Why take a survey of the “normal Christian” life. Rather than studying to pass an informational exam created by seminary graduates or intellectual wannabe’s, these folks do understand the need to not only live as good people, but want to live lives reflective of the glory of God. The solution is not getting every turn of Reformed doctrine right or holding a John 3:16 conference. The real solution is to let the normal life of Jesus be normative. When Jesus calls for turning the cheek, saying no to anger, trusting rather than worrying or any number of calls to live as truly human under the rule and reign of God we respond with not just an affirmative, “Yes.” but an obedient life. Obedient not to the gatekeepers of “sound doctrine.” Obedient to the Gatekeeper himself.

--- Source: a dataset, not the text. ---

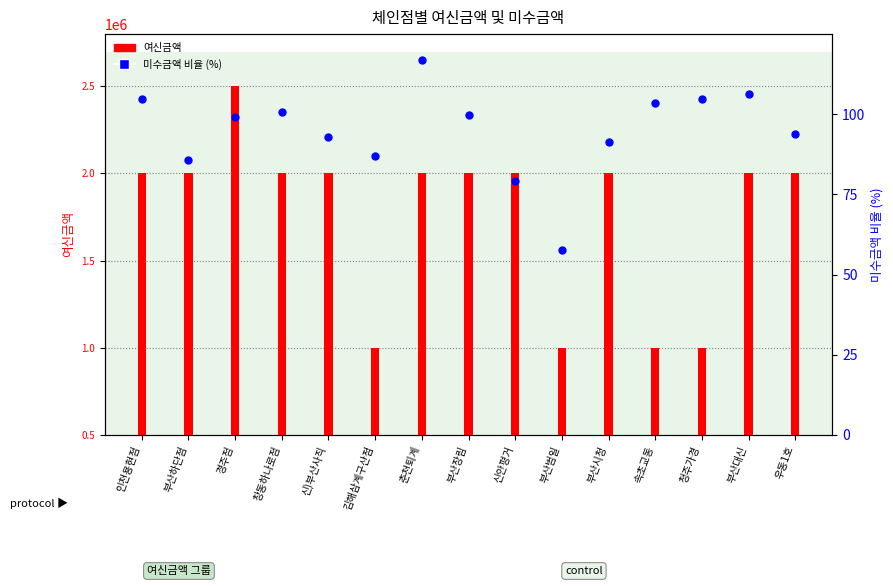

Which series has the widest spread of Y values?

여신금액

Many will decry such a bifurcation. The separation between the two realities is palpable and leaves many liking Jesus but not the church. And, leaving many church leaders, liking Jesus but not the church. Call it a false dichotomy (gatekeepers of sound doctrine and the Gatekeeper). You may have some grounds on the merits of our need to be faithful to the teaching of Jesus. But you will miss the point if you think the exercise is purely intellectual. Not only are our own people wrestling with this silly division that marks our leadership conversations in many a denomination, it is downright repelling to those we would invite into a “normal Christian” life of following Jesus.
Goetz’s final commentary is instructive as well as stinging. We could re-write it this way
to accept the fact that we don’t know a tremendous amount about the things we think we know (insert being persons of faith over against being confident of our doctrine). We could learn some humility.” That, however, may be asking too much of some Christians in general and Christian leaders in particular.